The possibility of finding some agreement for reform of forest practices with the timber industry happened quickly, and, as noted above, would not have been possible without the years of pressure by activists speaking up, organizing, gaining media attention, and exposing again and again the shortcomings of Oregon’s outdated forestry laws. Ultimately, the timber industry agreed that change is needed, and we are now on a course to finally get the changes activists have demanded for years.
If the spray reform bill passes in the coming weeks, the signatory parties have agreed to withdraw support for the Forest Waters ballot initiatives and the initiatives proposed by the timber industry. Even if that happens, there will still be a major need for citizens and activists to help move reforms forward.
In the coming months, representatives from the timber and environmental groups that signed the MOU will be working with state and federal agencies to develop a process for what logging practice reforms will be addressed in Habitat Conservation Plan (HCP). The development of these changes will be informed by the best available science and will need to better protect fish and water quality by addressing the impacts of logging roads, logging on steep slopes, and logging near streams. These reforms have the potential to be significantly more comprehensive than what could have come out of the initiative process.

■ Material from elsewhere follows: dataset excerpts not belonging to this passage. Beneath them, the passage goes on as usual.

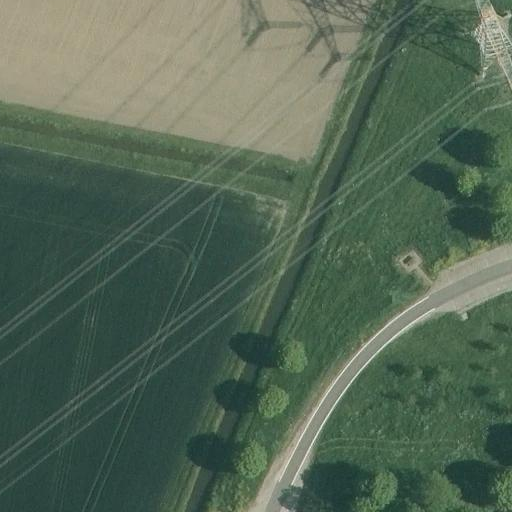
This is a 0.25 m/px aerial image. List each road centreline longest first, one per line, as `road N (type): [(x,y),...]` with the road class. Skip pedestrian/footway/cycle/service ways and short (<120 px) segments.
road 1 (track): [(171,511),(385,0)]
road 2 (track): [(314,170),(0,107)]
road 3 (track): [(0,137),(303,197)]
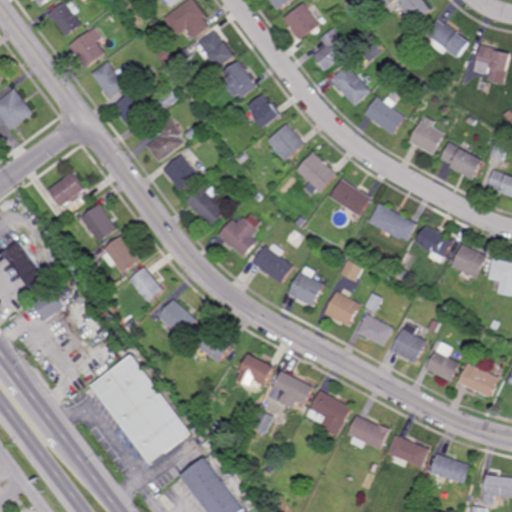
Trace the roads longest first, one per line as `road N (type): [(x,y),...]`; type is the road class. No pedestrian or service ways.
road 1 (residential): [(0,8),(217,287),(422,406),(511,439)]
road 2 (residential): [(231,0),(360,150),(511,228)]
road 3 (trunk): [(121,511),(0,351)]
road 4 (trunk): [(0,398),(85,511)]
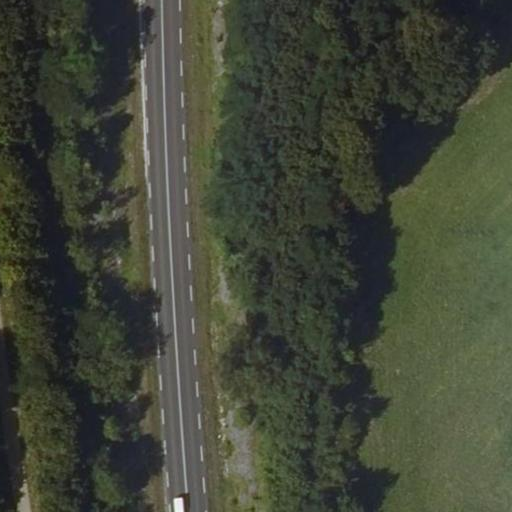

As the HCP process plays out over the next few years, we will need our supporters to continue to speak up in favor of our forests, water, and wildlife during public comment opportunities, hearings, and other opportunities for citizen feedback. We know we have a long way to go to update Oregon’s weak forest laws so that we can address the impacts years of clearcutting has had on our climate, streams, fish, wildlife, and human health. The work is just beginning!